We can frame the problem of fitting a machine learning model as the problem of probability density estimation. Specifically, the choice of model and model parameters is referred to as a modeling hypothesis h, and the problem involves finding h that best explains the data X.

P(X ; h) We can, therefore, find the modeling hypothesis that maximizes the likelihood function.

maximize L(X ; h) Or, more fully:

maximize sum i to n log(P(xi ; h)) This provides the basis for estimating the probability density of a dataset, typically used in unsupervised machine learning algorithms; for example:

Clustering algorithms. Using the expected log joint probability as a key quantity for learning in a probability model with hidden variables is better known in the context of the celebrated “expectation maximization” or EM algorithm.

Supervised

The Maximum Likelihood Estimation framework is also a useful tool for supervised machine learning.

This applies to data where we have input and output variables, where the output variate may be a numerical value or a class label in the case of regression and classification predictive modeling retrospectively.

We can state this as the conditional probability of the output (y) given the input (X) given the modeling hypothesis (h).

maximize L(y|X ; h) Or, more fully:

maximize sum i to n log(P(yi|xi ; h)) The maximum likelihood estimator can readily be generalized to the case where our goal is to estimate a conditional probability P(y | x ; theta) in order to predict y given x. This is actually the most common situation because it forms the basis for most supervised learning.

SUMMARY

Maximum Likelihood Estimation is a probabilistic framework for solving the problem of density estimation.
It involves maximizing a likelihood function in order to find the probability distribution and parameters that best explain the observed data.
It provides a framework for predictive modeling in machine learning where finding model parameters can be framed as an optimization problem.

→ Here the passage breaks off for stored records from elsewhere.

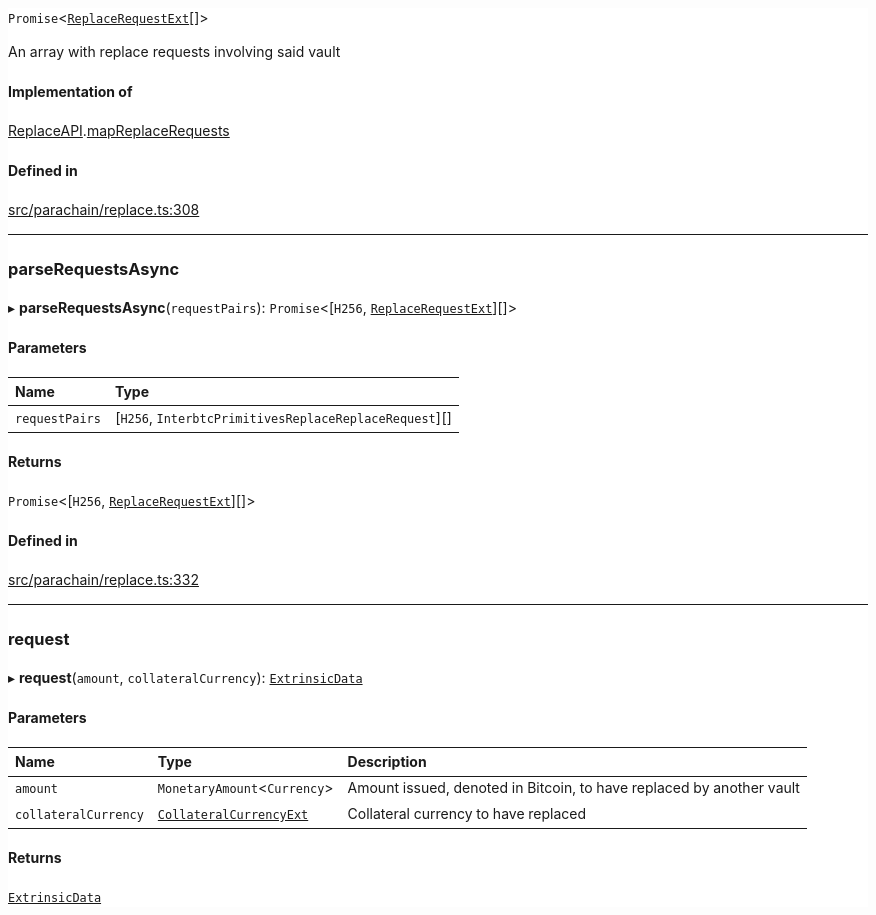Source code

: `Promise`\<[`ReplaceRequestExt`](../interfaces/ReplaceRequestExt.md)[]\>

An array with replace requests involving said vault

#### Implementation of

[ReplaceAPI](../interfaces/ReplaceAPI.md).[mapReplaceRequests](../interfaces/ReplaceAPI.md#mapreplacerequests)

#### Defined in

[src/parachain/replace.ts:308](https://github.com/interlay/interbtc-api/blob/1c0379f56248ac2da57930d5704199f69f941aa8/src/parachain/replace.ts#L308)

___

### <a id="parserequestsasync" name="parserequestsasync"></a> parseRequestsAsync

▸ **parseRequestsAsync**(`requestPairs`): `Promise`\<[`H256`, [`ReplaceRequestExt`](../interfaces/ReplaceRequestExt.md)][]\>

#### Parameters

| Name | Type |
| :------ | :------ |
| `requestPairs` | [`H256`, `InterbtcPrimitivesReplaceReplaceRequest`][] |

#### Returns

`Promise`\<[`H256`, [`ReplaceRequestExt`](../interfaces/ReplaceRequestExt.md)][]\>

#### Defined in

[src/parachain/replace.ts:332](https://github.com/interlay/interbtc-api/blob/1c0379f56248ac2da57930d5704199f69f941aa8/src/parachain/replace.ts#L332)

___

### <a id="request" name="request"></a> request

▸ **request**(`amount`, `collateralCurrency`): [`ExtrinsicData`](../interfaces/ExtrinsicData.md)

#### Parameters

| Name | Type | Description |
| :------ | :------ | :------ |
| `amount` | `MonetaryAmount`\<`Currency`\> | Amount issued, denoted in Bitcoin, to have replaced by another vault |
| `collateralCurrency` | [`CollateralCurrencyExt`](../modules.md#collateralcurrencyext) | Collateral currency to have replaced |

#### Returns

[`ExtrinsicData`](../interfaces/ExtrinsicData.md)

Say you have some data. Say you’re willing to assume that the data comes from some distribution — perhaps Gaussian. There are an infinite number of different Gaussians that the data could have come from (which correspond to the combination of the infinite number of means and variances that a Gaussian distribution can have). MLE will pick the Gaussian (i.e., the mean and variance) that is “most consistent” with your data . So, say you’ve got a data set of y={−1,3,7}. The most consistent Gaussian from which that data could have come has a mean of 3 and a variance of 16.

EX -

Maximum Likelihood Estimation for Discrete Distributions : Bernoulli distribution
Maximum Likelihood Estimation for Continous Distributions : a normal (or Gaussian) distribution, the parameters are the mean μ and the standard deviation σ.
Maximum likelihood estimation of the logistic classification model (also called logit model or logistic regression).

MLE vs Gradient Descent

MLE help us to decide our distribution or objective funtion
Once we have an objective function, we can generally take its derivative with respect to the parameters (weights), set it equal to zero, and solve for the parameters to obtain the ideal solution. However, in the case of logistic regression (and many other complex or otherwise non-linear systems), this analytical method doesn’t work. Instead, we resort to a method known as gradient descent, whereby we randomly initialize and then incrementally update our weights by calculating the slope of our objective function. When applying the cost function, we want to continue updating our weights until the slope of the gradient gets as close to zero as possible.